Nathan Stewart-Jarrett in Femme
Nathan Stewart-Jarrett in Femme. (BBC Films/YouTube)

In an interview with Deadline in February, director Freeman explained his motivation for tackling a queer story within the historically “hyper-masculine” neo-noir thriller genre.

“It sprung out of our love and enjoyment of high-octane, neo-noir thrillers. They’re our reference, films by the likes of Nicolas Winding Refn, the Safdie Brothers and also old school Martin Scorsese,” Freeman said.

“But however much we love those movies, we realised that we don’t exist in these worlds. They’re so hyper-masculine and revel in that kind of hyper-masculinity. There are very rarely queer characters in these films. And when there are, they’re often funny, with some kind of quirk.”

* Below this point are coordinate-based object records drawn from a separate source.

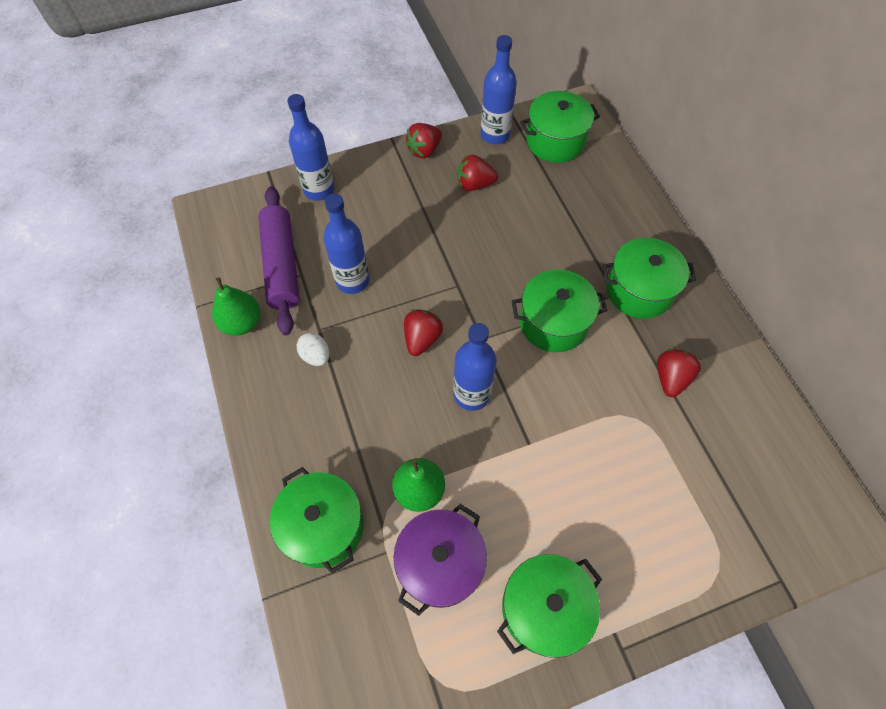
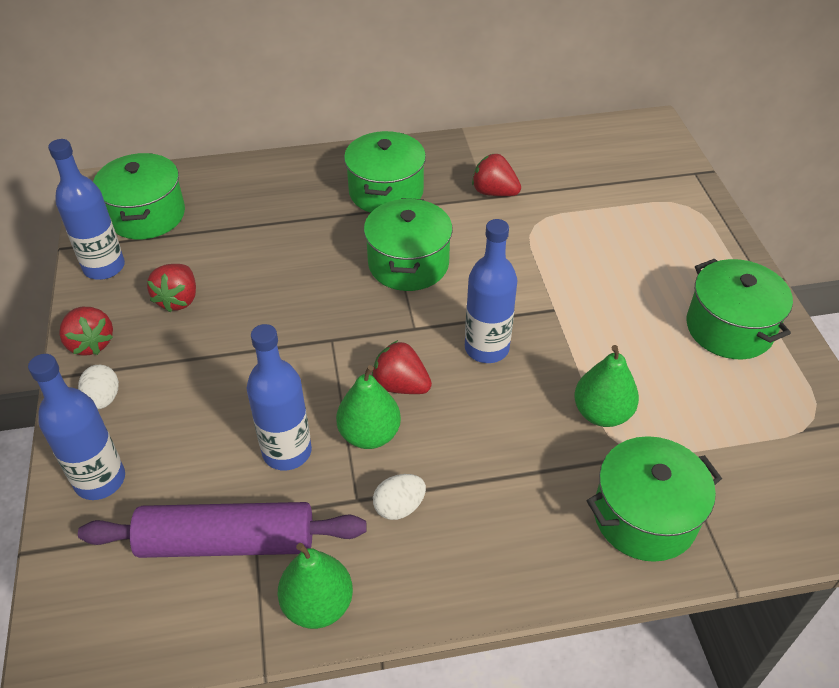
camera: 80 degrees left, 15 degrees down
purple pot [394,504,487,616] -> none
none -> white egg [78,365,119,409]
none -> green pear [336,365,401,449]

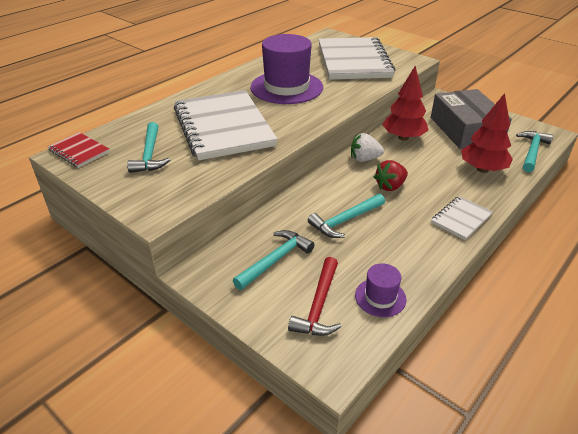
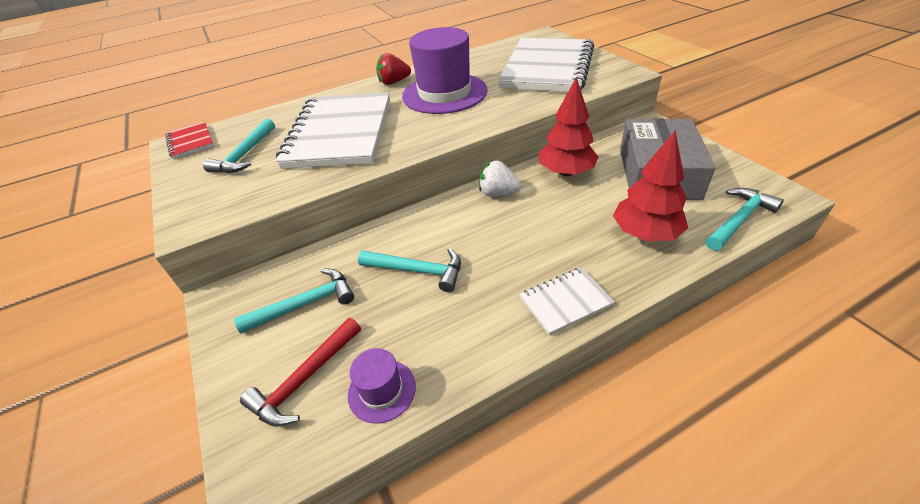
camera: 25 degrees right, 5 degrees up
turquoise hammer [308,194,385,238] -> turquoise hammer turned 150 degrees counterclockwise [358,248,461,292]
red strawberry [374,160,408,191] -> red strawberry moved to [376,53,411,85]

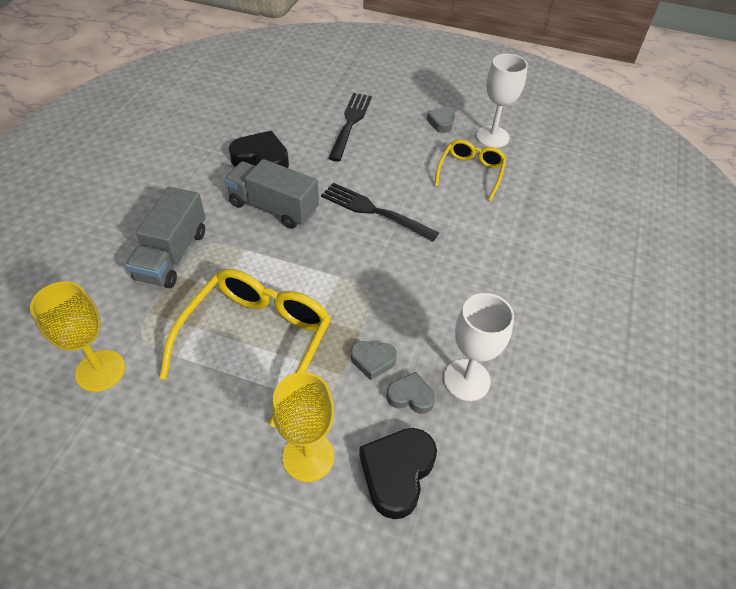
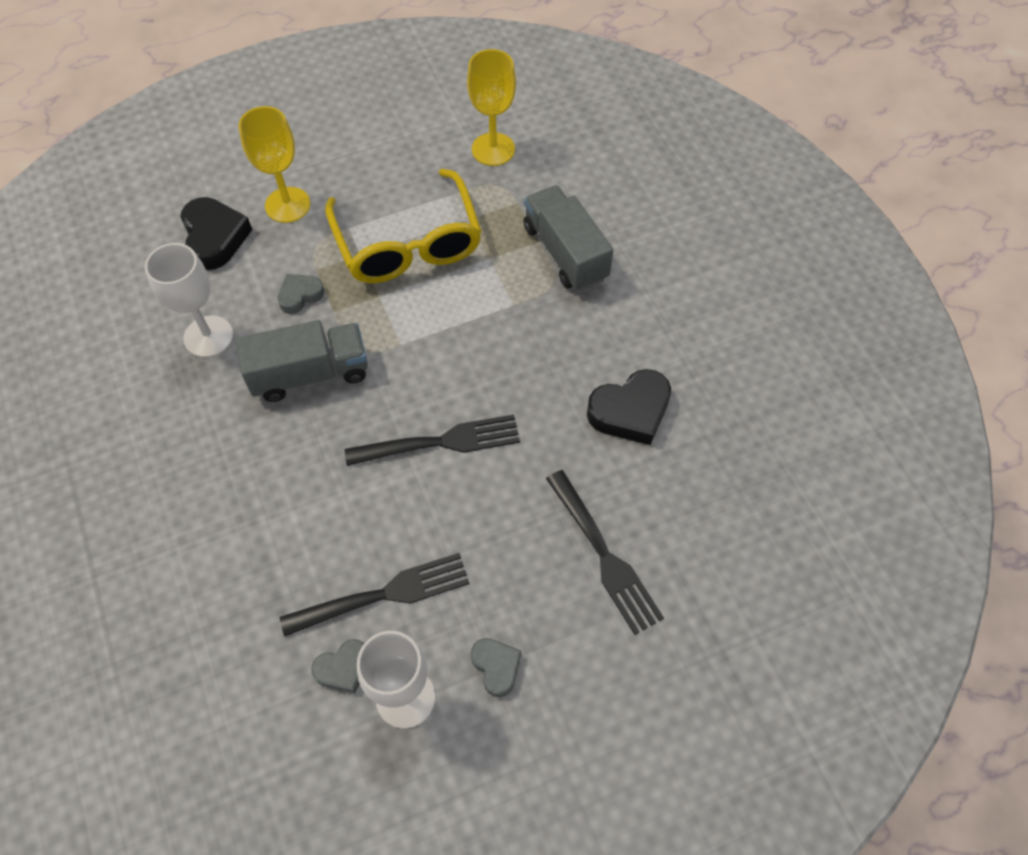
camera: 140 degrees right, 10 degrees up
grey truck [224,159,319,229] -> grey truck moved to [236,320,368,402]
grey heart [387,372,435,414] -> grey heart moved to [311,639,364,693]
yellow glasses [434,139,507,201] -> black fork [280,553,470,636]

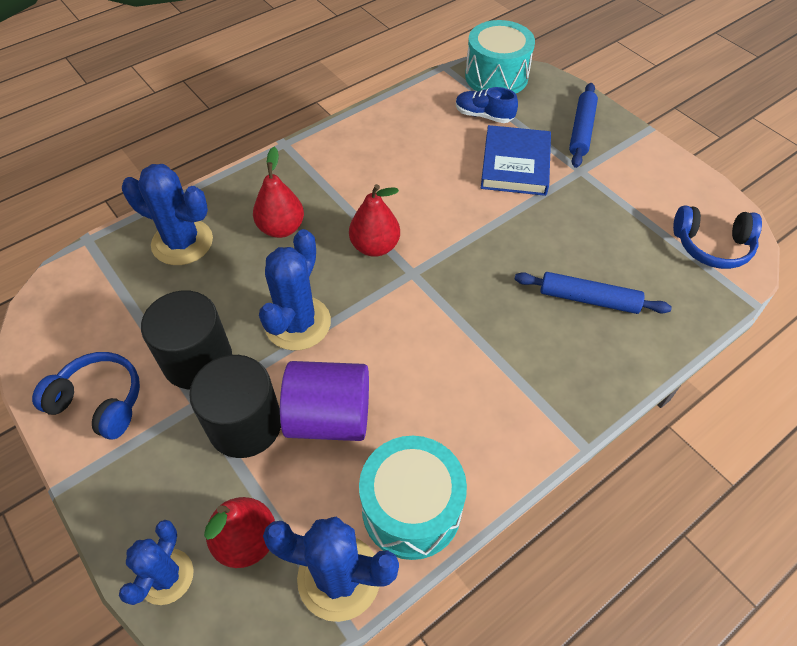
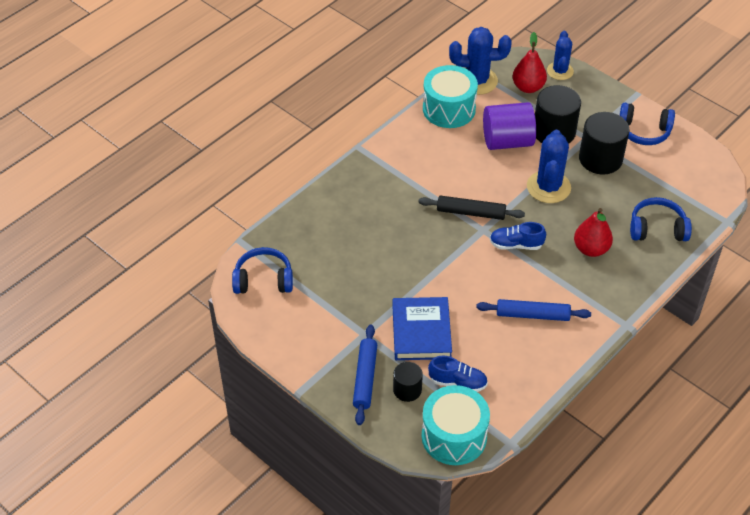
camera: 170 degrees right, 5 degrees down
blue cactus [122,164,213,265] -> blue headphones [630,197,692,241]
red pear [349,184,400,257] -> blue shoe [490,222,546,250]
blue rolling pin [515,272,672,314] -> blue rolling pin moved to [476,299,591,321]
none -> black cylinder [393,362,423,402]
none -> black rolling pin [418,196,525,220]

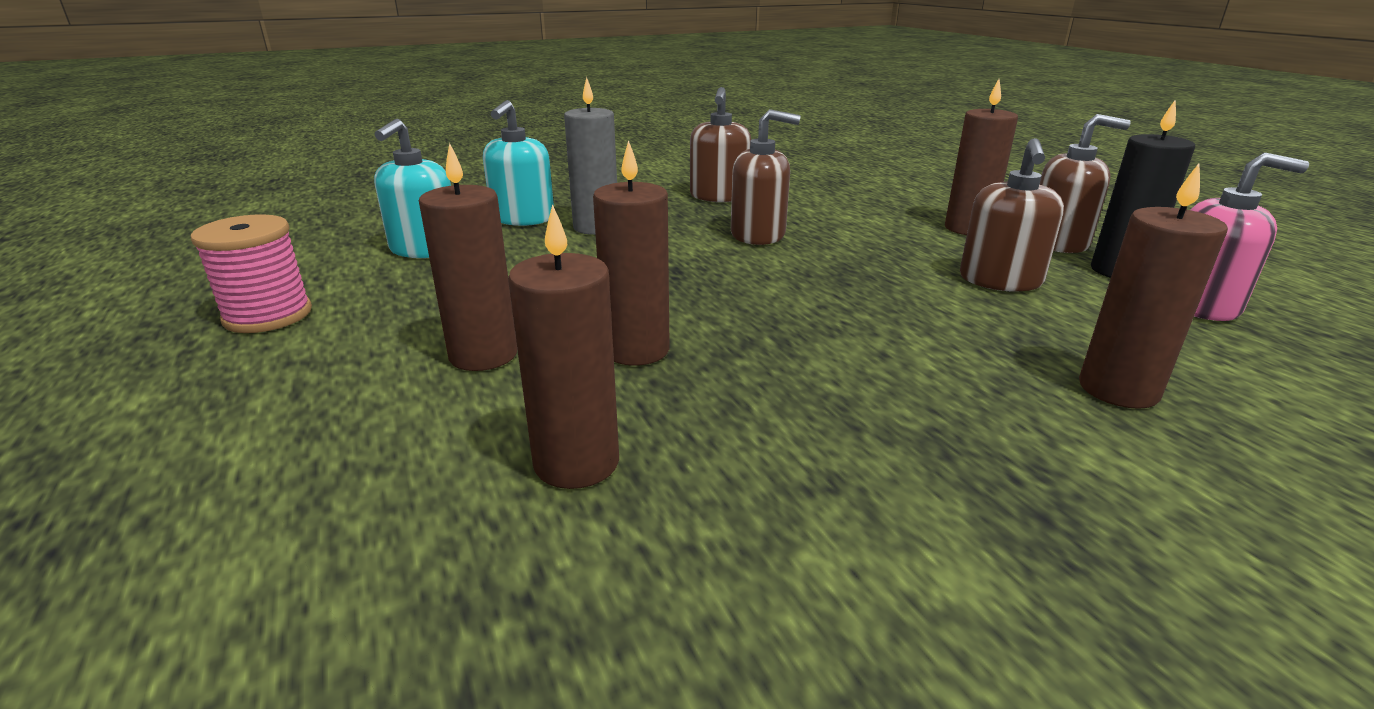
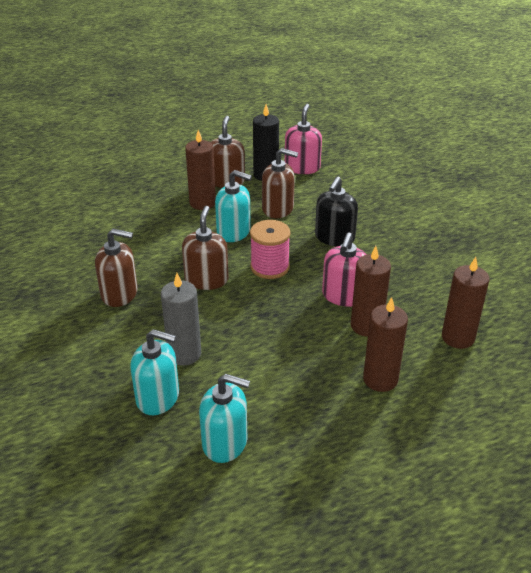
camera: 90 degrees left, 10 degrees up
pink spool [191,214,312,333] -> pink spool moved to [250,220,291,279]
brown candle [1079,164,1228,409] -> none
none -> turquoise soap dispenser [215,170,252,242]
none -> black soap dispenser [315,176,358,246]
none -> pink soap dispenser [322,233,367,307]

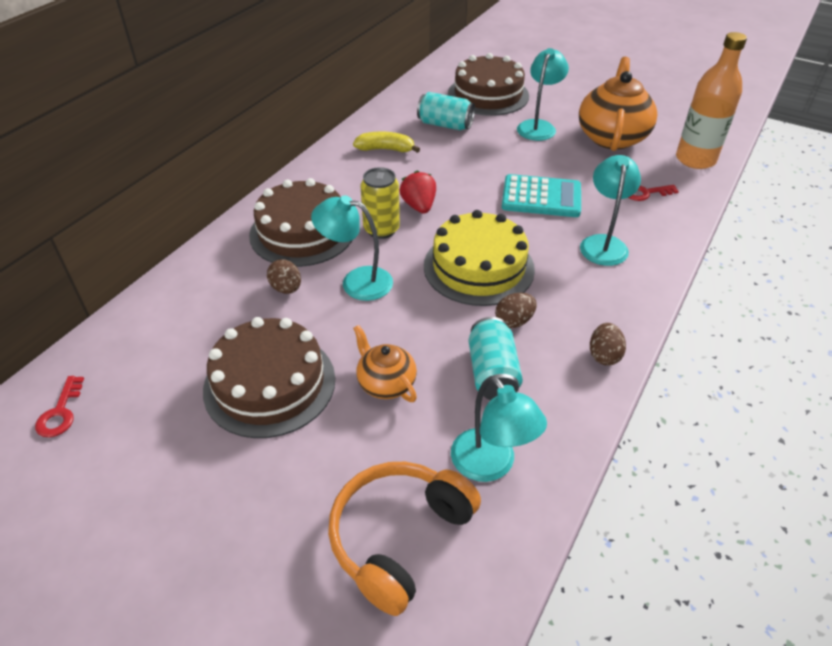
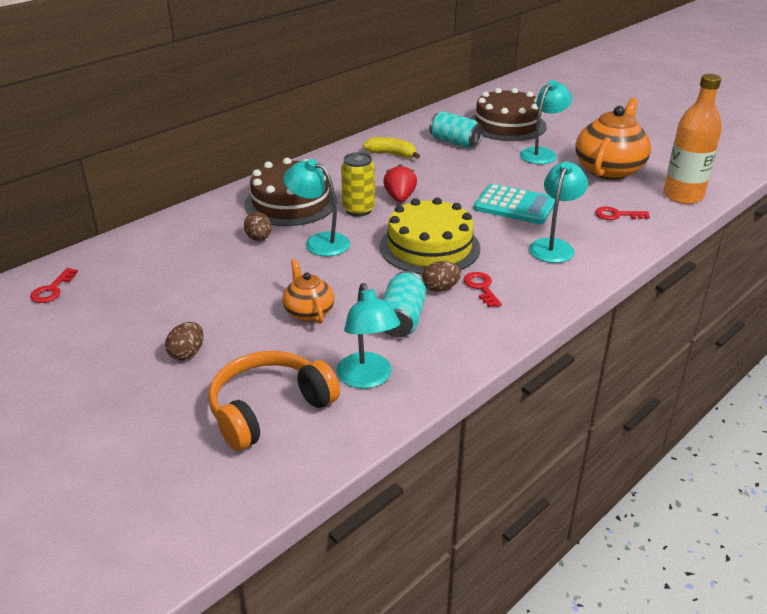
camera: 15 degrees right, 10 degrees down
brown cake [203,317,335,438] -> none
brown egg [590,323,626,366] -> brown egg moved to [165,322,203,360]
none -> red key [464,272,502,308]

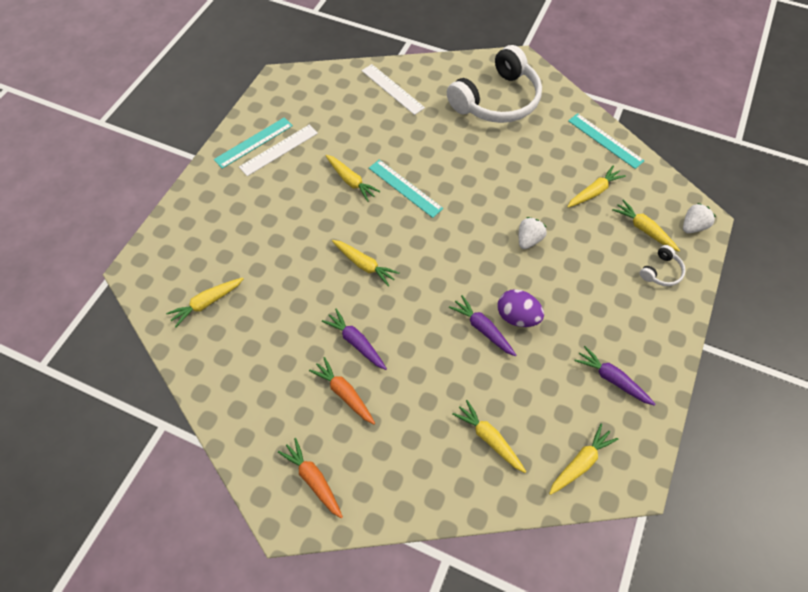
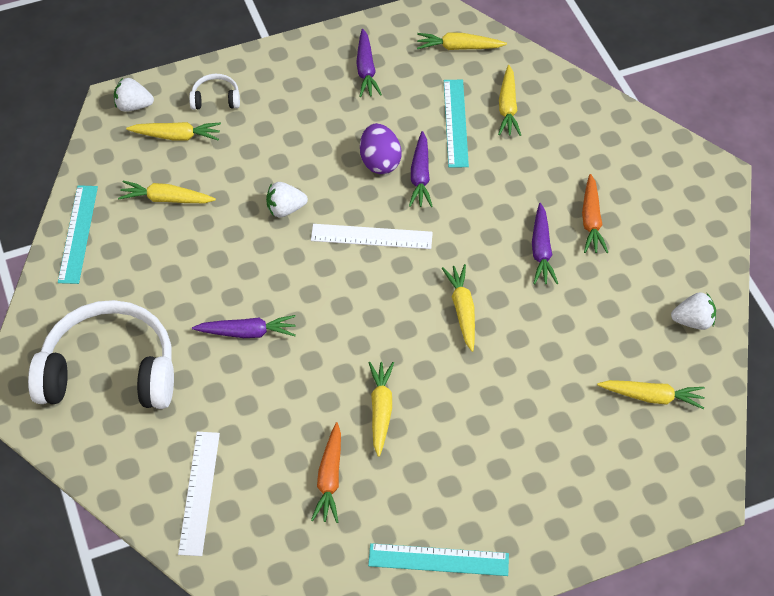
camera: 135 degrees left, 5 degrees down
white ruler [239,125,318,176] -> white ruler moved to [311,224,433,249]
orange carrot [278,438,343,519] -> orange carrot moved to [311,422,341,523]
turquoise ruler [369,160,443,218] -> turquoise ruler moved to [444,80,469,168]
yellow carrot [612,200,680,252] -> yellow carrot turned 90 degrees counterclockwise [126,122,221,141]
none -> purple carrot [192,315,296,338]
none -> white strawberry [671,292,716,330]

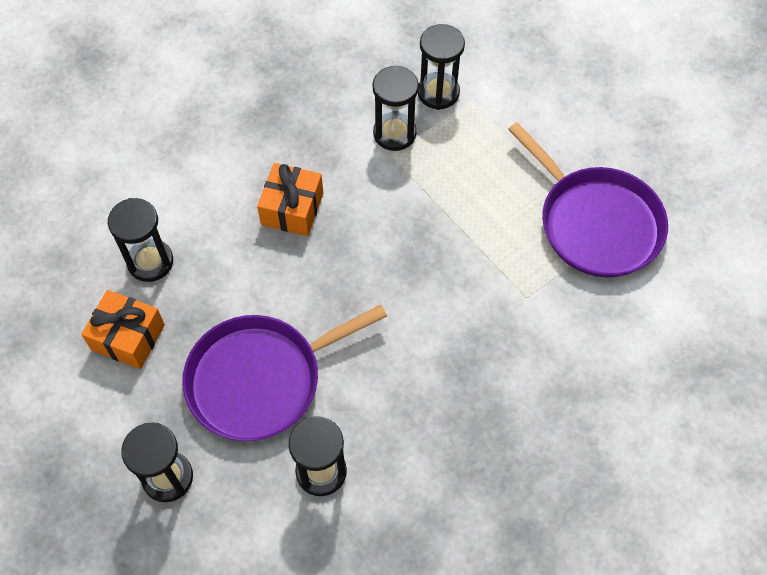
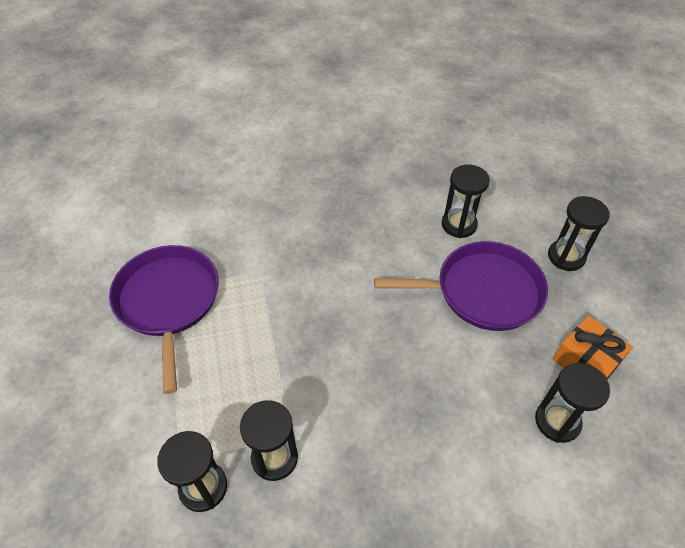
camera: 155 degrees left, 10 degrees down
orange gift [257,163,323,236] -> none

Drag is central motif throughout the film, not just for Jules – whose identity is violently stripped form her at the beginning of the film – but for men like Preston who wear metaphorical drag everyday by pretending to be someone they are not.

George MacKay in Femme
George MacKay in Femme. (BBC Films/YouTube)

“Jules’s revenge on Preston is trying to strip that drag away from him, in the same way as the drag is literally removed from his body at the beginning of the film,” Freeman continued.

While Ping added: “It enabled us to tell a bigger, deeper story about identity and people’s place in the world and in society.”

The films also stars John McCrea, Aaron Heffernan, Antonia Clarke, Moe Bar-El, Asha Reid and Peter Clements.

Femme is set to be released on 1 December, 2023.